Fund Commentary - September 30, 2012
The third quarter ended in a tense atmosphere for global
affairs, marked by protests in several European countries. Concerns
surrounding Europe persisted and the U.S. economy continued to
display signs of weakness. Despite the backdrop, stock markets
around the world rebounded considerably over the period. For
several quarters now, the world economy has been operating with
considerable risks: a Great Recession, the European debt crisis, a
risk of a Greek default, the U.S. fiscal cliff (end of tax relief
measures coupled with major spending cuts) and China's economic
slowdown being some of the highlights.
The U.S. Federal Reserve has committed to buying
$40 billion worth of mortgage-backed securities (MBS) each
month until the job market shows substantial improvement, in
addition to maintaining its key interest rate at nearly zero until
2015. With these measures, the goal is to lower mortgage rates in
order to stimulate the real estate and stock markets, and to
bolster consumer and business confidence. The real estate market is
already performing well compared to the last two interventions;
another important difference with the current intervention.
Despite the difficult economic environment, the equity markets
posted strong gains in the third quarter, propelled by the
anticipated interventions of central banks around the world. The
Federal Reserve finally confirmed a third round of quantitative
easing, while in Europe, ECB president Mario Draghi set up a bond
purchasing program to help financially troubled countries.
On a geographic basis, the Fund was underweight in Canadian and
international securities and overweight in U.S. securities. Stock
selection across a number of sectors produced strong results during
the quarter, including Barclays PLC, Newcrest Mining, Valero
Energy, Gap, Google and CGG Veritas. Stocks resulting in
performance detraction included Canon, Amada and Komatsu.
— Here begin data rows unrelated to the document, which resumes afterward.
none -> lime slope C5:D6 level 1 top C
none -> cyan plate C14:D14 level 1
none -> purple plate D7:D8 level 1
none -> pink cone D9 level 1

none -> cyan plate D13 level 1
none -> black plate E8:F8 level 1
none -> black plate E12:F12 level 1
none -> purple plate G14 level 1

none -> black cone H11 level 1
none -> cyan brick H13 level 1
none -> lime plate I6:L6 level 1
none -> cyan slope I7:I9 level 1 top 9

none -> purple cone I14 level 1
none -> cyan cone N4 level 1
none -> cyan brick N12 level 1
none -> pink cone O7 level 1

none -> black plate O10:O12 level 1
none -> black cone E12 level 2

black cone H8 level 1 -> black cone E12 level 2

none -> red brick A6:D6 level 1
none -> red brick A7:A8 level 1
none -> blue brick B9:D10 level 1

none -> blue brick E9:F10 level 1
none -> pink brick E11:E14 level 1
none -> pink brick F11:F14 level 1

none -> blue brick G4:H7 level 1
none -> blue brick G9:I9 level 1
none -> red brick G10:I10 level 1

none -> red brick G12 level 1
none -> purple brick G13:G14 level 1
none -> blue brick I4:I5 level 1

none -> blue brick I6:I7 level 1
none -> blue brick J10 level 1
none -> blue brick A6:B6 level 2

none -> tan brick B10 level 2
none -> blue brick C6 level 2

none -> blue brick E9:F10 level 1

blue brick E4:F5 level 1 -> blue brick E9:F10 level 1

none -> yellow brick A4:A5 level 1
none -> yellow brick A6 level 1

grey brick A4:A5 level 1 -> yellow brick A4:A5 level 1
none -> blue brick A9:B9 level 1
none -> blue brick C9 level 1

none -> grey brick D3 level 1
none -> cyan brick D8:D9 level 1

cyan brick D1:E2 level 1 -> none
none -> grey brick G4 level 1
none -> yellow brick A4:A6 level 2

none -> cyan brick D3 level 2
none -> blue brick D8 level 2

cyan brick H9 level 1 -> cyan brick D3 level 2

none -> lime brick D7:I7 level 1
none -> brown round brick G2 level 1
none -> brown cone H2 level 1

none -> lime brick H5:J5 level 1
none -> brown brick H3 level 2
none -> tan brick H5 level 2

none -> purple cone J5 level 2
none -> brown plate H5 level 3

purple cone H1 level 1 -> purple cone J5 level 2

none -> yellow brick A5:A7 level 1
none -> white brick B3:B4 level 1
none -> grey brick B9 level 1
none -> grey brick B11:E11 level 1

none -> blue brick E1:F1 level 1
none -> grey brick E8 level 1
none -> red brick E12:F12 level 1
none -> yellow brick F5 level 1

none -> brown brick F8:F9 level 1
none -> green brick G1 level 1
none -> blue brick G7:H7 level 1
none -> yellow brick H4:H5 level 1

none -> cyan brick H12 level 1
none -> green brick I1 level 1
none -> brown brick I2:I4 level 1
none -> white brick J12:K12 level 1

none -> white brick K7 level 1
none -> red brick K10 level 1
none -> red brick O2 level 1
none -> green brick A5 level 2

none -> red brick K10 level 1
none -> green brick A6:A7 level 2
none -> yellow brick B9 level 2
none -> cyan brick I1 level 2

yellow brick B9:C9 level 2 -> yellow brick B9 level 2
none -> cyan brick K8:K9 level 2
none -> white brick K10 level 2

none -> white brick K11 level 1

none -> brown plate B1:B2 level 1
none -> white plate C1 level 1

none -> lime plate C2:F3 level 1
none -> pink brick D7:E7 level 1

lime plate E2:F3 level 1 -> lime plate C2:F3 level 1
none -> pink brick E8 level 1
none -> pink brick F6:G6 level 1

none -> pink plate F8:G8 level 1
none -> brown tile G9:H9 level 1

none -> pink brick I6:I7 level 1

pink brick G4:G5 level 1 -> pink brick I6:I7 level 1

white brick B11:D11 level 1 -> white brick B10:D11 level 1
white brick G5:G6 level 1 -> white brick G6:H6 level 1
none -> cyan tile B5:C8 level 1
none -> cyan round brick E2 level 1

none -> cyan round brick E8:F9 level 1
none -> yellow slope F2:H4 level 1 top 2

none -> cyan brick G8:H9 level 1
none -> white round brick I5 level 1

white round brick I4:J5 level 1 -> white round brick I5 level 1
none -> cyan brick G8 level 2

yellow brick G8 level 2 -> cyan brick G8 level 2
Fiat Industrial, CNH and GlaxoSmithKline were sold after they
reached their target price. Stocks which were added to the
portfolio this quarter included Vale, Norsk Hydro, Wolseley, and
BNP Paribas. Freeport McMoran and Deere & Co., was reintroduced
to the portfolio after profits were taken during the first half of
the year. In addition to having attractive valuations, the
portfolio manager believes this company is well-positioned within
its industry.
After having been more defensively positioned during the first
two quarters of 2012, the portfolio has been gradually shifted in
favor of cyclical positioning. The cash position within the Fund
was reduced along with portfolio weights in the Healthcare and
Consumer Staple sectors. The portfolio manager continues to monitor
the potential for a soft landing in China. The ongoing European
sovereign debt crisis, specifically the concerns with Spain,
remains an issue of concern as well.